Start of DATASET CONTENT
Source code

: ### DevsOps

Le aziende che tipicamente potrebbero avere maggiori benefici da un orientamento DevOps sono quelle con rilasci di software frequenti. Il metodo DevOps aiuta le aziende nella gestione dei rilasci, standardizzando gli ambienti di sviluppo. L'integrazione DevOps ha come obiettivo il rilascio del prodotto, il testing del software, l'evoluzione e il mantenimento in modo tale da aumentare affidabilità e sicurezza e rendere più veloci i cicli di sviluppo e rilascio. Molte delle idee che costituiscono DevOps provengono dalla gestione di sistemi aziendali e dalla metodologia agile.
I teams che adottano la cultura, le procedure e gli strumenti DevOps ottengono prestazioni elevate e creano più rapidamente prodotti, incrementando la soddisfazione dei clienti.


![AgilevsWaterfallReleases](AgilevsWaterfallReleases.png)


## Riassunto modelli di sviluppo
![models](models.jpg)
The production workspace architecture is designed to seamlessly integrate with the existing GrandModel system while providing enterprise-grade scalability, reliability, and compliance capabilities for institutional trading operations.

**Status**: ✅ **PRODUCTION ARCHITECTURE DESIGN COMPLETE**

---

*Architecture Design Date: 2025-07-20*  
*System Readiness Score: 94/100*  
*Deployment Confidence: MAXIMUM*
End of DATASET CONTENT
Copy the items above line for line, without changing a single character.

◆ **OUTPUT FOR THIS EXERCISE**
Source code

: ### DevsOps

Le aziende che tipicamente potrebbero avere maggiori benefici da un orientamento DevOps sono quelle con rilasci di software frequenti. Il metodo DevOps aiuta le aziende nella gestione dei rilasci, standardizzando gli ambienti di sviluppo. L'integrazione DevOps ha come obiettivo il rilascio del prodotto, il testing del software, l'evoluzione e il mantenimento in modo tale da aumentare affidabilità e sicurezza e rendere più veloci i cicli di sviluppo e rilascio. Molte delle idee che costituiscono DevOps provengono dalla gestione di sistemi aziendali e dalla metodologia agile.
I teams che adottano la cultura, le procedure e gli strumenti DevOps ottengono prestazioni elevate e creano più rapidamente prodotti, incrementando la soddisfazione dei clienti.


![AgilevsWaterfallReleases](AgilevsWaterfallReleases.png)


## Riassunto modelli di sviluppo
![models](models.jpg)
The production workspace architecture is designed to seamlessly integrate with the existing GrandModel system while providing enterprise-grade scalability, reliability, and compliance capabilities for institutional trading operations.

**Status**: ✅ **PRODUCTION ARCHITECTURE DESIGN COMPLETE**

---

*Architecture Design Date: 2025-07-20*  
*System Readiness Score: 94/100*  
*Deployment Confidence: MAXIMUM*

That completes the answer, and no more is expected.